- Region: Zambezi Region
- Population: 8,738
- Major settlements: Sangwali
- Area: 1,723 km²

Current constituency

= Judea Lyaboloma Constituency =

Electoral constituency in Namibia's Zambezi region

Judea Lyaboloma Constituency (red) in the Zambezi Region

Judea Lyaboloma is a constituency in Namibia's Zambezi Region. The administrative centre of the constituency is the settlement of Sangwali, situated 130 kilometres south-west of the region's capital, Katima Mulilo. It has a population of 8,738 and covers an area of 1,723 km², resulting in a population density of approximately 5.071/km².

==Geography==
Judea Lyaboloma Constituency borders Sibbinda Constituency in the north, Kongola Constituency in the northwest, and Botswana in the south.
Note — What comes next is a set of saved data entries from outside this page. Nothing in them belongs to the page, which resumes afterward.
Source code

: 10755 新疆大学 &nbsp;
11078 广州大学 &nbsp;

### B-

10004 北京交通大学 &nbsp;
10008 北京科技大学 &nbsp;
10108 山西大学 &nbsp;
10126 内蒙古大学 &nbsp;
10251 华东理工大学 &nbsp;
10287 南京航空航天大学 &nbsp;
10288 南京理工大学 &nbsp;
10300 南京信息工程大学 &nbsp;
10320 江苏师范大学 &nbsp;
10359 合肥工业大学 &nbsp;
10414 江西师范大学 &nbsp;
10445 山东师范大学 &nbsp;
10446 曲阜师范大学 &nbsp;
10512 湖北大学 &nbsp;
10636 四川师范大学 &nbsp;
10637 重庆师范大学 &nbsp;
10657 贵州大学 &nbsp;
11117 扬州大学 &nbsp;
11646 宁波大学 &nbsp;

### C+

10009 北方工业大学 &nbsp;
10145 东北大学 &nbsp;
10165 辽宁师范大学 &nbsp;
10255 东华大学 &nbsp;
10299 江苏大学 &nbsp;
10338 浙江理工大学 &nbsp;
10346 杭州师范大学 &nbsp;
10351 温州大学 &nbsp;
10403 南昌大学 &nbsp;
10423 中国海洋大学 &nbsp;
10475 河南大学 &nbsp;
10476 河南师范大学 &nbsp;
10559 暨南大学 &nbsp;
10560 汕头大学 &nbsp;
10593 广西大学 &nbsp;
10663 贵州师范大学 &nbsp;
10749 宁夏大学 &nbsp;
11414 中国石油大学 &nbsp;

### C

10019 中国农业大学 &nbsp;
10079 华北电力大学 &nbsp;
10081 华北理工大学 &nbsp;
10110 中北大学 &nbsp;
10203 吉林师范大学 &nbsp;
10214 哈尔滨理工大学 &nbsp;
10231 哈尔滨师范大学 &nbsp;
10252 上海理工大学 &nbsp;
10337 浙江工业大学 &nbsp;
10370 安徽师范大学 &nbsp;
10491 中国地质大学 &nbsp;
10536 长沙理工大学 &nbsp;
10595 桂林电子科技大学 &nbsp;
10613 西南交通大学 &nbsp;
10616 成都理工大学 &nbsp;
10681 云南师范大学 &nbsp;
Most areas within the constituency are located alongside the Kwando and Linyanti rivers. The temperature ranges between 10°C and 38°C, with most rainfall occurring between December and March. The constituency lies between the Linyanti River in the south and the Kwando River in the west, forming the Linyanti Swamp. The northern part of the constituency is dry and prone to annual droughts.

==Economy and infrastructure==
The constituency is an important tourist destination. Nkasa Rupara National Park and Mudumu National Park are situated here, with a variety of facilities. There are also several nature conservancies.

There is a health centre at Sangwali and a clinic at Sachona.

==Politics==
The 2015 regional election was won by Beaven Bashole Munali of the SWAPO Party with 1,078 votes, followed by Oscar Zambo Munanzi of the Rally for Democracy and Progress (RDP) with 120 votes. In the 2020 regional election there were 3,339 registered voters. Gwelu Humphrey Divai obtained 1,250 votes and won the constituency as an independent candidate, ahead of ahead of Vincent Bafeze Sinalumbu, the SWAPO candidate, who got 722 votes.